KINGSTON, R.I. – July 20, 2011 – More than half of all college students have received sexually suggestive images via text messaging, and nearly 80 percent have received suggestive messages, according to research by University of Rhode Island faculty in the Department of Human Development and Family Studies.
Assistant professors Sue K. Adams and Tiffani S. Kisler led a team on two ongoing studies, plus one previous study. They are examining the impact of technology use on physical and mental health, as well as interpersonal relationships in college students. The prevalence of such activity combined with Rhode Island Gov. Lincoln Chafee signing a bill earlier this month outlawing sexting by minors makes education on technology practices vital for college students, according to Kisler and Adams.
In their survey of 204 college students conducted last spring, they found that 56 percent of the students had received sexually suggestive images, and 78 percent had received sexually suggestive messages. Two-thirds of the group had sent sexually suggestive messages. While most of the messages (73 percent) were sent to a relationship partner, 10 percent were sent without consent of the person who originally sent the message.
"It is important to help everyone, especially students, understand the importance of setting boundaries around their use of technology," Kisler said.
According to the bill passed by Chafee, minors who create and send sexually explicit images of themselves can be charged with a "status offense" and referred to family court. Minors and adults who possess or forward sexual images of anyone younger than 18 may be charged under the state's child pornography laws.
"It is a delicate situation with the new laws that are in place," Kisler said. "While it is important to protect minors and help them recognize the short- and long-term implications of sending sexually explicit images, opening them up to something as serious as potential child pornography charges may not be the most effective course of action."

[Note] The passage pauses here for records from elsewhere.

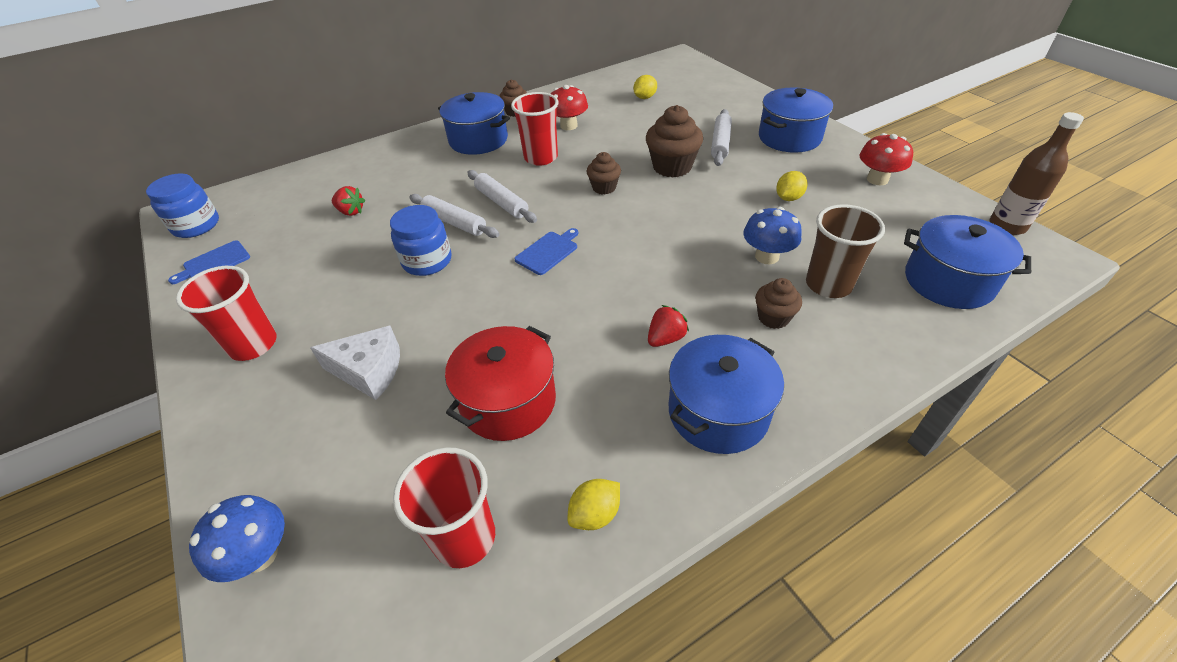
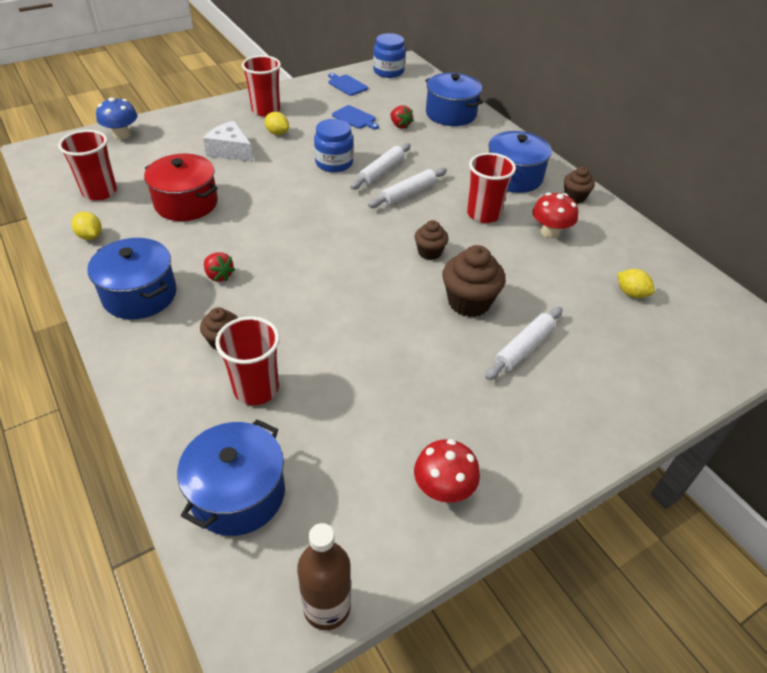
camera: 85 degrees right, 0 degrees up
(351, 212) = (400, 125): red strawberry -> red strawberry turned 60 degrees counterclockwise
(369, 371) = (230, 151): white cheese -> white cheese turned 120 degrees clockwise
(548, 252) = (335, 219): blue cutting board -> blue cutting board (355, 118)
(720, 143) = (523, 348): white rolling pin -> white rolling pin turned 60 degrees counterclockwise
(767, 256) = (306, 352): blue mushroom -> none
(788, 198) = (405, 389): yellow lemon -> yellow lemon (277, 133)
(789, 137) = (546, 418): blue pot -> blue pot (451, 114)
(828, 284) = (256, 389): brown cup -> red cup

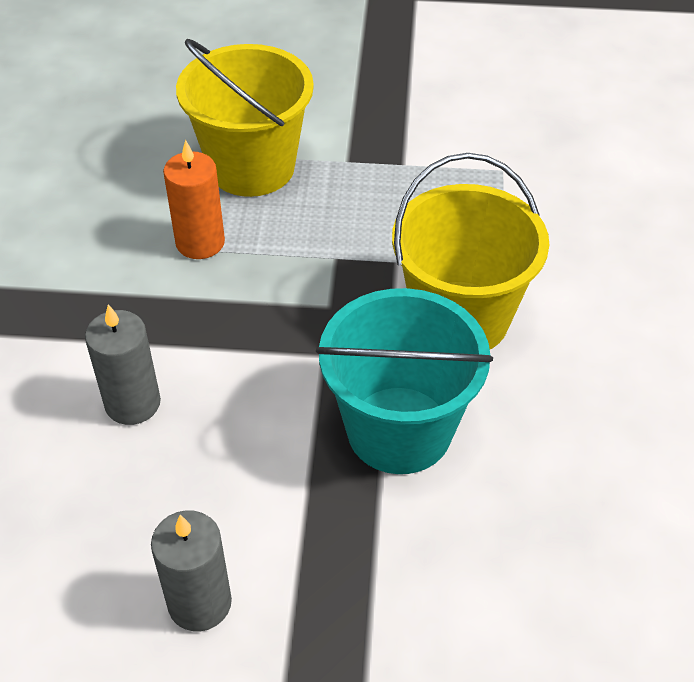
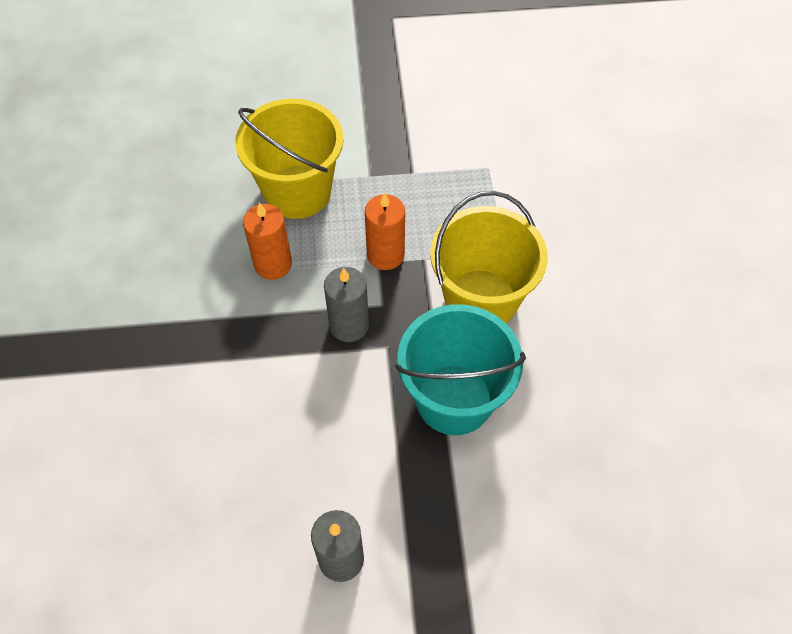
camera: 10 degrees left, 10 degrees up
(133, 403) = (254, 409): grey candle -> grey candle (349, 325)
(346, 250) = (385, 255): none -> orange candle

"College freshmen are right at that 17- and 18-year-old threshold," Adams said. "Whether it is classmates in college or friends from high school, we have to wonder how many students are thinking about the ages of the people they are communicating with."
According to the sexting portion of the research, there is an issue with explicit messages being passed on by recipients. Seventeen percent of those surveyed said they had forwarded sexually explicit messages they had received to other people.
The danger for many students, Kisler said, is that they don't realize the lack of control they have over who is seeing their messages.
"At the young age of most college students, people are filtering through relationships at a faster rate," Kisler said. "People want to feel a sense of belonging, so they are sharing more of themselves with people they are still getting to know. Once they click that 'send' button, they don't know where else a message will wind up."
Adams and Kisler also have found texting and cell phone use is affecting important aspects of students' physical health. In their study of 236 college juniors and seniors, 47 percent reported that they were awakened by texts messages, and then responded before falling back asleep. It also was reported that 40 percent of the students answered phone calls during sleep. Students who use such technology throughout the night were averaging as much as 44 minutes of lost sleep per week due to text messages and calls received. This pattern of sleep interruption showed indicators of other serious issues for students, particularly poor sleep quality, depression and anxiety.
"At first glance 44 minutes doesn't seem like much, but combined with the fact that college students are the most sleep deprived population across all age groups, the implications are significant," Adams said. "More often than not, the interruptions caused by texting come with the first few hours of sleep, which is the most important time for restorative sleep. If students are constantly interrupting their sleep cycle, they place themselves at risk for sleep debt, which can impact multiple areas of their life, including academic performance."
When it comes to communication among college students, texting is rampant in all areas. More than 93 percent of students surveyed reported texting while driving, and more than 82 percent reported they had sent messages while at the wheel since the state law banning texting and driving was passed.
"Although the texting-while-driving ban has decreased the behavior for some, the difference is probably not as significant as law makers would have hoped," Adams said. "It is possible that students do not believe that they will get caught, or that the penalty is minimal enough to risk texting while driving. Many students are also confused about the definition of the law. They are unclear if it includes sending or reading a text while driving or stopped."
Kisler and Adams point out that technology has been helpful for many students as they make the transition into college life. For the majority of the students, texting is a primary communication tool used both for maintaining existing friendships and establishing new bonds. Tools like Facebook have been helpful in getting roommates from differing regions better acquainted before school sessions begin. Many students reported that texting and other social media tools helped ease feelings of homesickness, as they were able to keep up with friends and family from a distance.
"The important point that needs to be stressed is setting boundaries around technology, both in terms of what we share and how often we are sharing it," Kisler said. "There is value in the technology, but we need to make smart choices in how we use it."